Materials provided:
===============
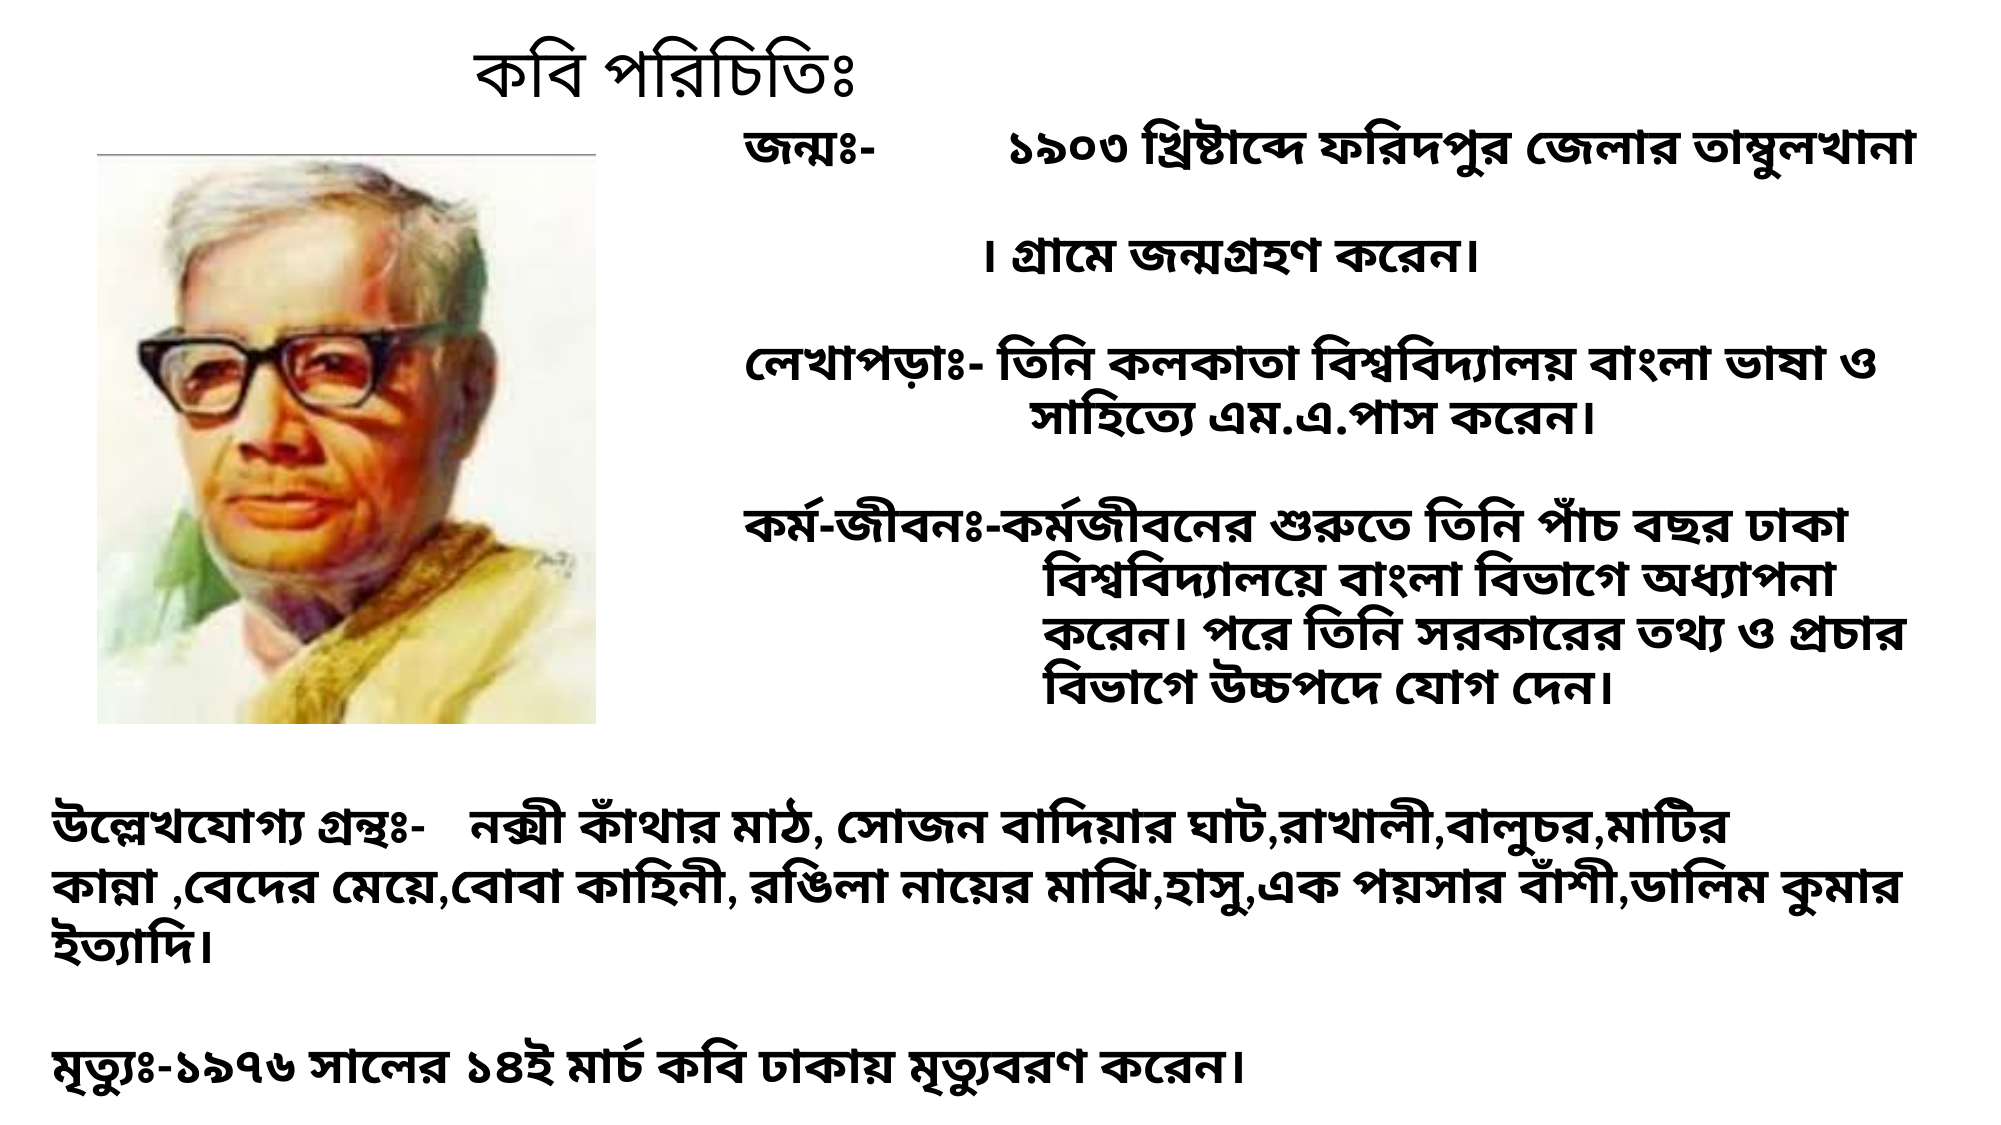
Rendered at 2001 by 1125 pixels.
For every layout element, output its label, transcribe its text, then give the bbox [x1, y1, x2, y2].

picture [97, 154, 596, 724]
title জন্মঃ- ১৯০৩ খ্রিষ্টাব্দে ফরিদপুর জেলার তাম্বুলখানা । গ্রামে জন্মগ্রহণ করেন। লেখাপড়াঃ- তিনি কলকাতা বিশ্ববিদ্যালয় বাংলা ভাষা ও সাহিত্যে এম.এ.পাস করেন। কর্ম-জীবনঃ-কর্মজীবনের শুরুতে তিনি পাঁচ বছর ঢাকা বিশ্ববিদ্যালয়ে বাংলা বিভাগে অধ্যাপনা করেন। পরে তিনি সরকারের তথ্য ও প্রচার বিভাগে উচ্চপদে যোগ দেন। [729, 119, 1990, 723]
text_box কবি পরিচিতিঃ [460, 23, 874, 119]
text_box উল্লেখযোগ্য গ্রন্থঃ- নক্সী কাঁথার মাঠ, সোজন বাদিয়ার ঘাট,রাখালী,বালুচর,মাটির কান্না ,বেদের মেয়ে,বোবা কাহিনী, রঙিলা নায়ের মাঝি,হাসু,এক পয়সার বাঁশী,ডালিম কুমার ইত্যাদি। মৃত্যুঃ-১৯৭৬ সালের ১৪ই মার্চ কবি ঢাকায় মৃত্যুবরণ করেন। [37, 785, 2000, 1101]
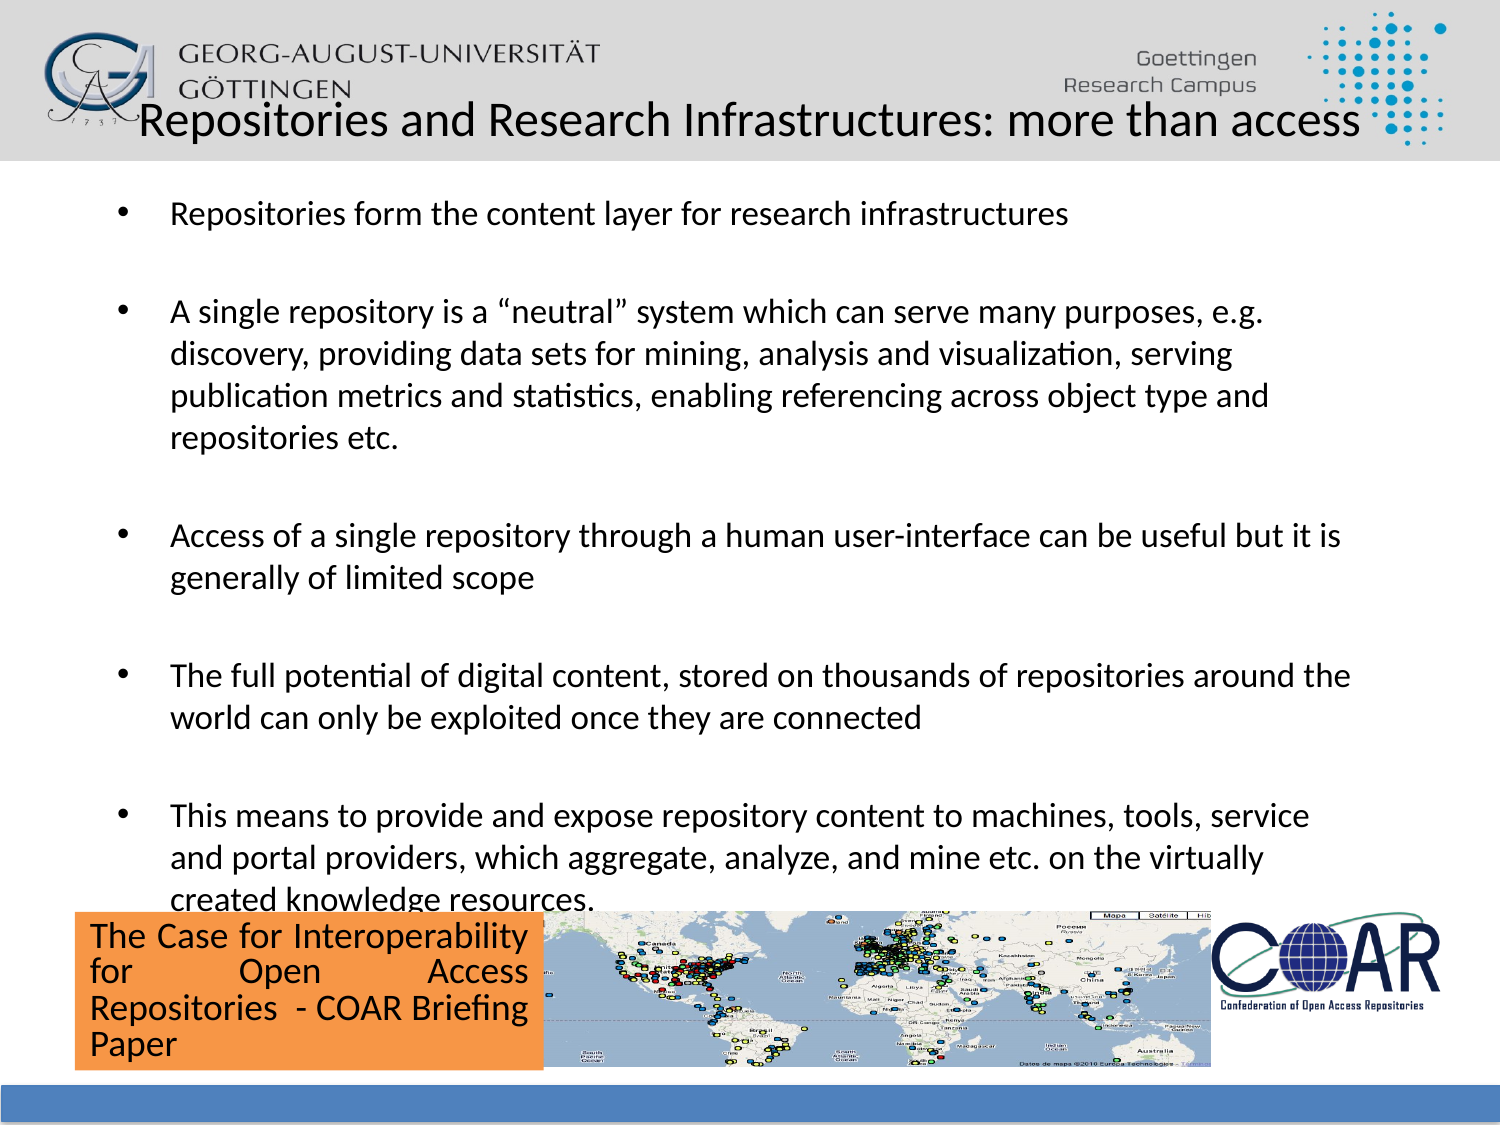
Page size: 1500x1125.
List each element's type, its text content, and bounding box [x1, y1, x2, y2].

list Repositories form the content layer for research infrastructures A single repository is a “neutral” system which can serve many purposes, e.g. discovery, providing data sets for mining, analysis and visualization, serving publication metrics and statistics, enabling referencing across object type and repositories etc. Access of a single repository through a human user-interface can be useful but it is generally of limited scope The full potential of digital content, stored on thousands of repositories around the world can only be exploited once they are connected This means to provide and expose repository content to machines, tools, service and portal providers, which aggregate, analyze, and mine etc. on the virtually created knowledge resources. [101, 183, 1378, 911]
text_box The Case for Interoperability for Open Access Repositories - COAR Briefing Paper [74, 911, 542, 1071]
picture [0, 0, 1500, 161]
title Repositories and Research Infrastructures: more than access [75, 79, 1425, 194]
picture [543, 911, 1441, 1068]
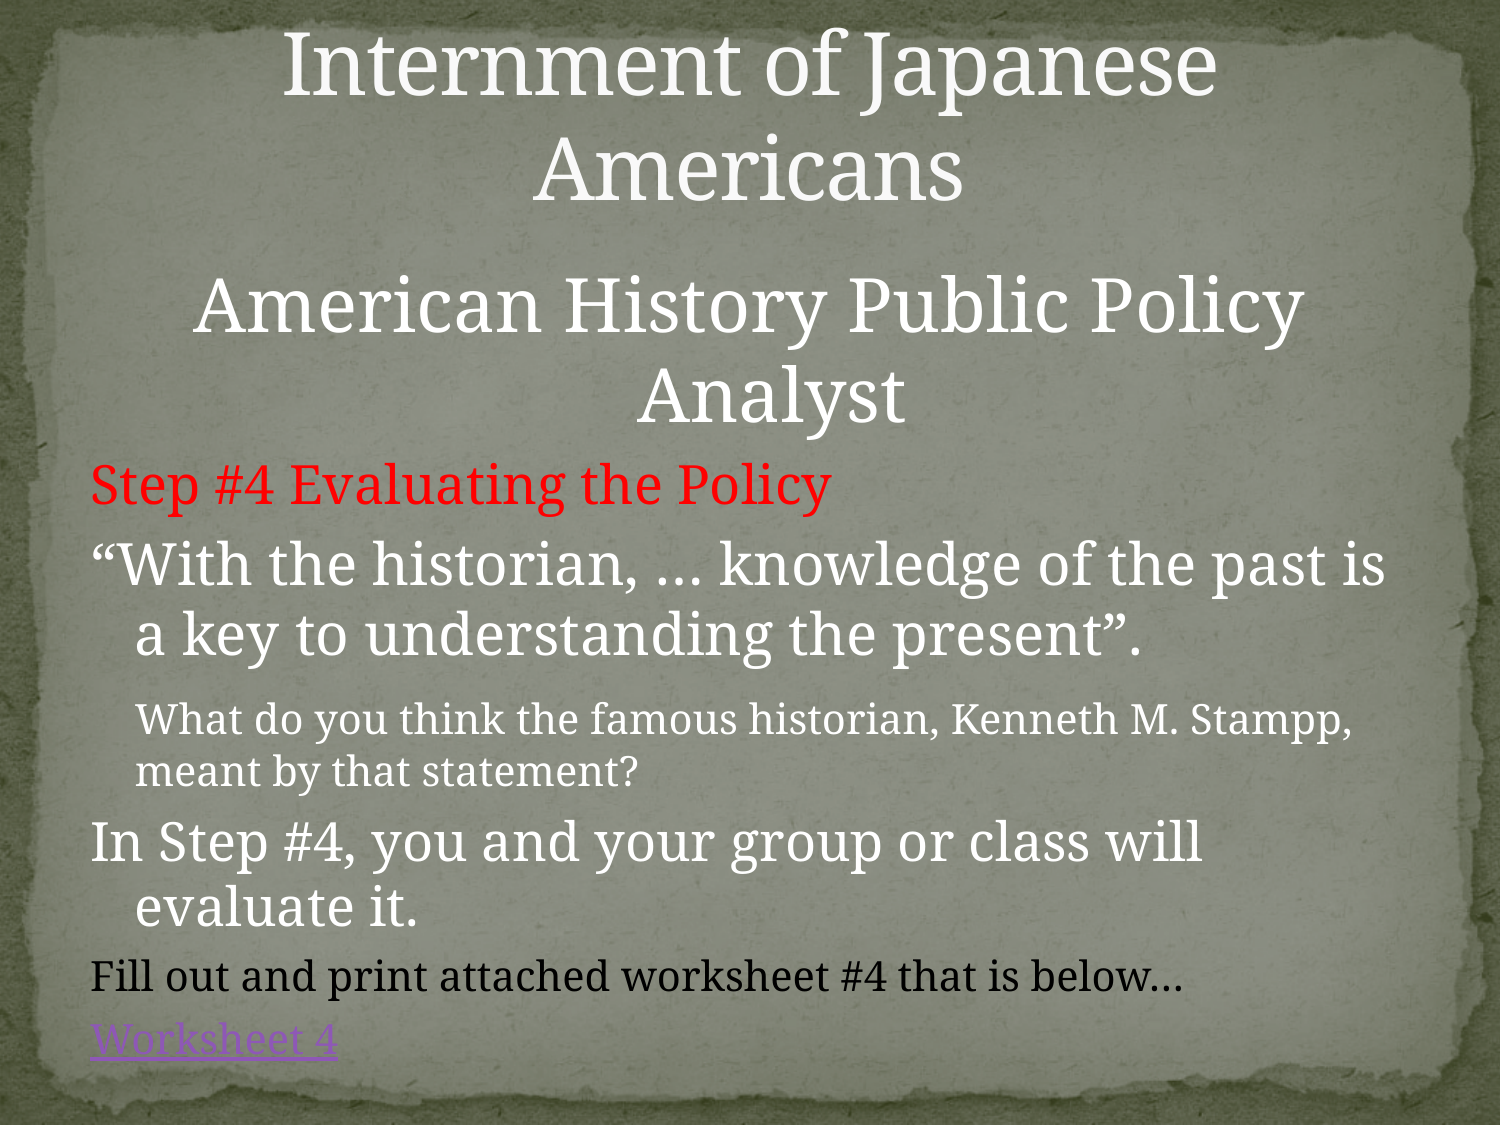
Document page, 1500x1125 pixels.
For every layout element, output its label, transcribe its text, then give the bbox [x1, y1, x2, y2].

title Internment of Japanese Americans [74, 24, 1425, 225]
list American History Public Policy Analyst Step #4 Evaluating the Policy “With the historian, … knowledge of the past is a key to understanding the present”. What do you think the famous historian, Kenneth M. Stampp, meant by that statement? In Step #4, you and your group or class will evaluate it. Fill out and print attached worksheet #4 that is below… Worksheet 4 [74, 249, 1426, 1001]
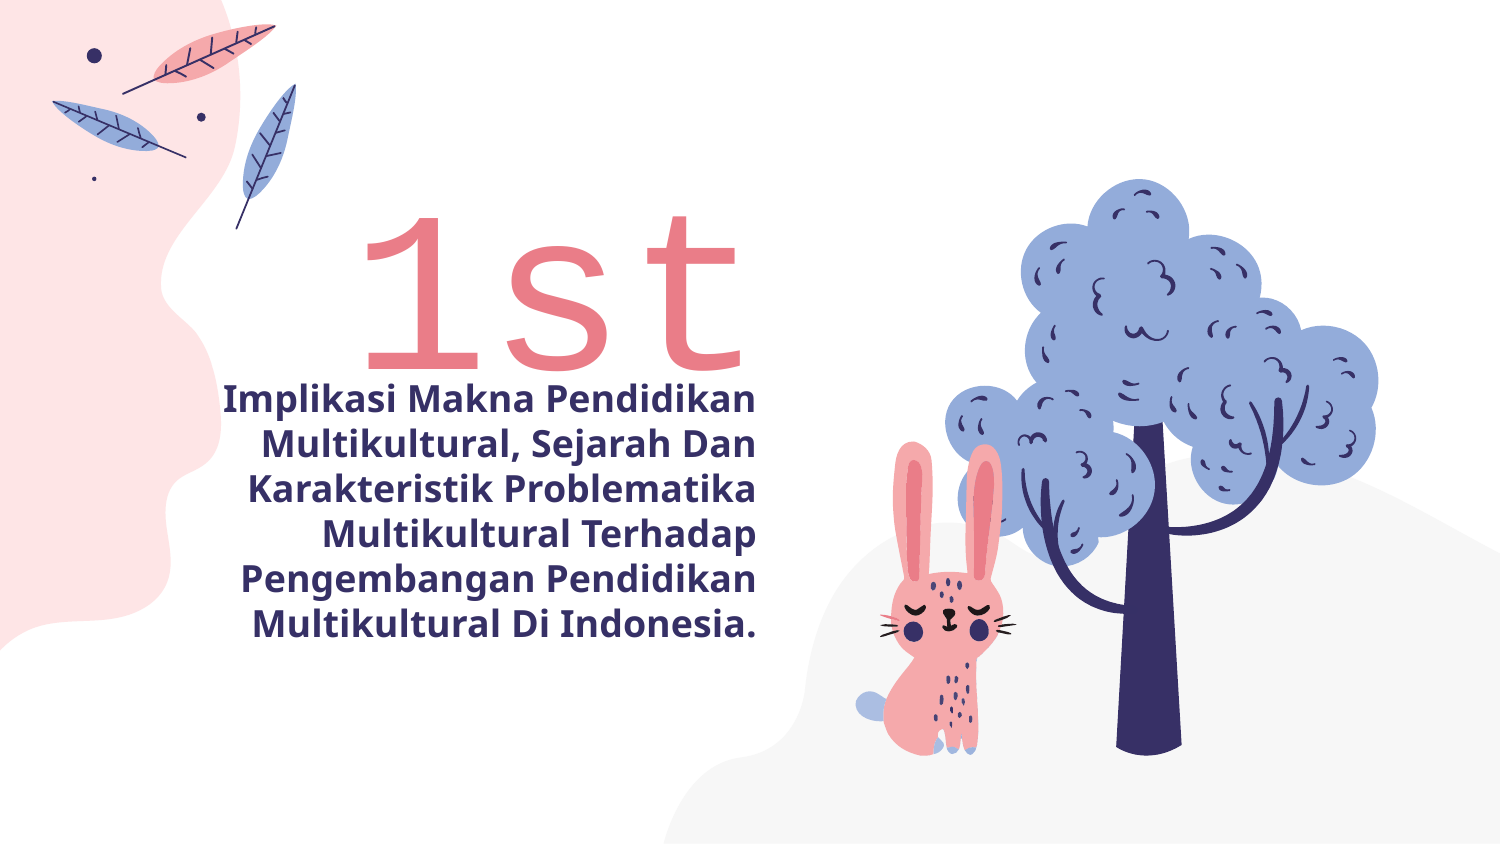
===============
Task brief:
Transcribe the lines above exactly, setting aside any picture among them.

Answer to the exercise:
Rendered at 2001 by 1125 pixels.
For every layout element, output its label, transcribe its text, then give the bbox [x1, y1, x2, y2].

picture [97, 154, 596, 724]
title জন্মঃ- ১৯০৩ খ্রিষ্টাব্দে ফরিদপুর জেলার তাম্বুলখানা । গ্রামে জন্মগ্রহণ করেন। লেখাপড়াঃ- তিনি কলকাতা বিশ্ববিদ্যালয় বাংলা ভাষা ও সাহিত্যে এম.এ.পাস করেন। কর্ম-জীবনঃ-কর্মজীবনের শুরুতে তিনি পাঁচ বছর ঢাকা বিশ্ববিদ্যালয়ে বাংলা বিভাগে অধ্যাপনা করেন। পরে তিনি সরকারের তথ্য ও প্রচার বিভাগে উচ্চপদে যোগ দেন। [729, 119, 1990, 723]
text_box কবি পরিচিতিঃ [460, 23, 874, 119]
text_box উল্লেখযোগ্য গ্রন্থঃ- নক্সী কাঁথার মাঠ, সোজন বাদিয়ার ঘাট,রাখালী,বালুচর,মাটির কান্না ,বেদের মেয়ে,বোবা কাহিনী, রঙিলা নায়ের মাঝি,হাসু,এক পয়সার বাঁশী,ডালিম কুমার ইত্যাদি। মৃত্যুঃ-১৯৭৬ সালের ১৪ই মার্চ কবি ঢাকায় মৃত্যুবরণ করেন। [37, 785, 2000, 1101]
Page size: 1500x1125.
List each element's type, its text content, and bounding box [x1, y1, x2, y2].

list Repositories form the content layer for research infrastructures A single repository is a “neutral” system which can serve many purposes, e.g. discovery, providing data sets for mining, analysis and visualization, serving publication metrics and statistics, enabling referencing across object type and repositories etc. Access of a single repository through a human user-interface can be useful but it is generally of limited scope The full potential of digital content, stored on thousands of repositories around the world can only be exploited once they are connected This means to provide and expose repository content to machines, tools, service and portal providers, which aggregate, analyze, and mine etc. on the virtually created knowledge resources. [101, 183, 1378, 911]
text_box The Case for Interoperability for Open Access Repositories - COAR Briefing Paper [74, 911, 542, 1071]
picture [0, 0, 1500, 161]
title Repositories and Research Infrastructures: more than access [75, 79, 1425, 194]
picture [543, 911, 1441, 1068]
Document page, 1500x1125 pixels.
For every layout element, output its label, transcribe its text, then give the bbox [x1, y1, x2, y2].

title Internment of Japanese Americans [74, 24, 1425, 225]
list American History Public Policy Analyst Step #4 Evaluating the Policy “With the historian, … knowledge of the past is a key to understanding the present”. What do you think the famous historian, Kenneth M. Stampp, meant by that statement? In Step #4, you and your group or class will evaluate it. Fill out and print attached worksheet #4 that is below… Worksheet 4 [74, 249, 1426, 1001]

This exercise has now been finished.